(Dataset entries)
Content starts

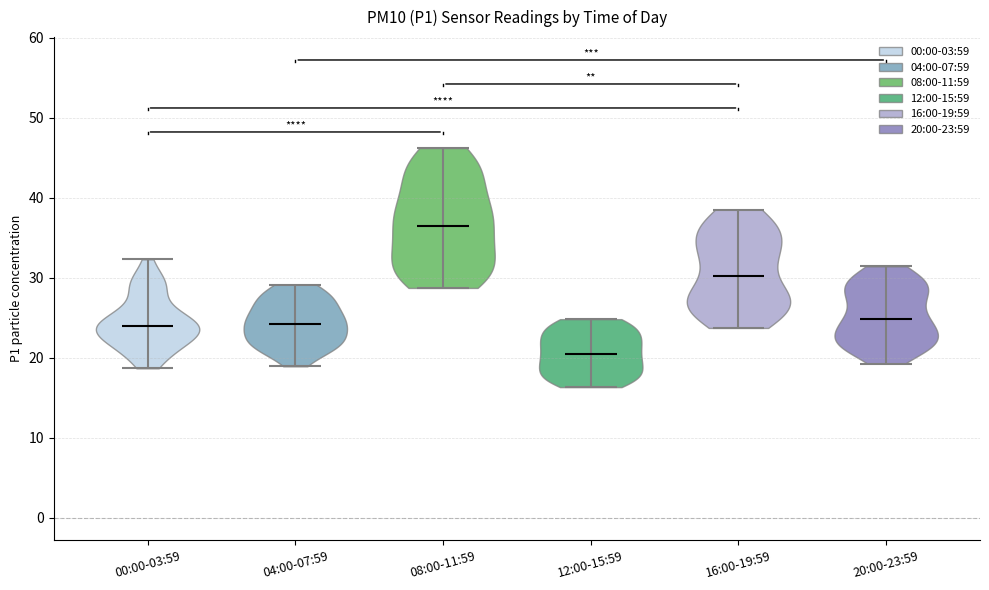

Reading left to right, read every violin against the y-axis: where its median line is, and the lowest and highest points it reaches. The values are not printed on the chart, so give them approximately, as read against the axis.

00:00-03:59: median line 24, lowest point 19, highest point 32
04:00-07:59: median line 24, lowest point 19, highest point 29
08:00-11:59: median line 36, lowest point 29, highest point 46
12:00-15:59: median line 20, lowest point 16, highest point 25
16:00-19:59: median line 30, lowest point 24, highest point 39
20:00-23:59: median line 25, lowest point 19, highest point 31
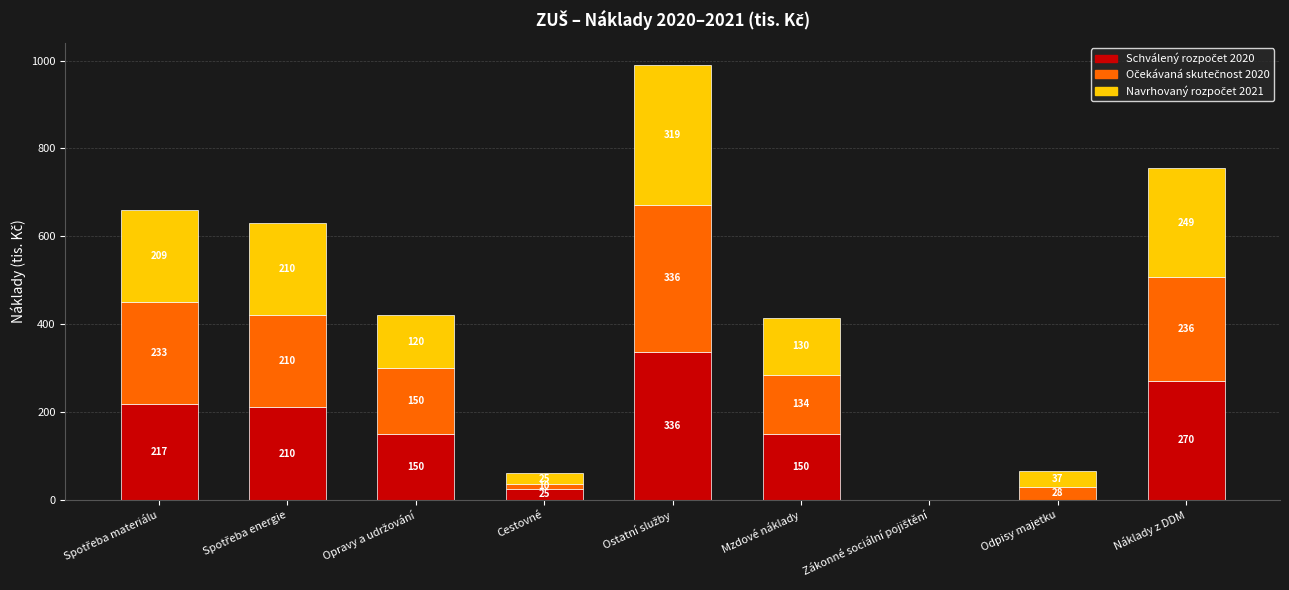

What is the difference between the Schválený rozpočet 2020 values at Cestovné and Náklady z DDM?

245.0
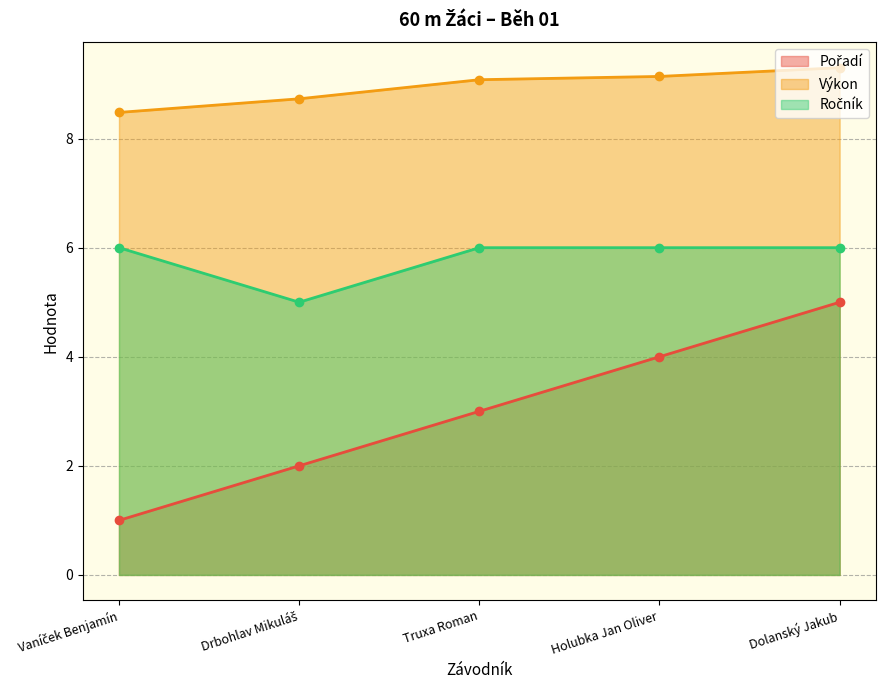

At which category is the sum across all series the highest?

Dolanský Jakub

Content ends

- **What you should do**: Copy all of the data above word for word, leaving out the pictures.

- **Response below**:
Reading left to right, read every violin against the y-axis: where its median line is, and the lowest and highest points it reaches. The values are not printed on the chart, so give them approximately, as read against the axis.

00:00-03:59: median line 24, lowest point 19, highest point 32
04:00-07:59: median line 24, lowest point 19, highest point 29
08:00-11:59: median line 36, lowest point 29, highest point 46
12:00-15:59: median line 20, lowest point 16, highest point 25
16:00-19:59: median line 30, lowest point 24, highest point 39
20:00-23:59: median line 25, lowest point 19, highest point 31

What is the difference between the Schválený rozpočet 2020 values at Cestovné and Náklady z DDM?

245.0

At which category is the sum across all series the highest?

Dolanský Jakub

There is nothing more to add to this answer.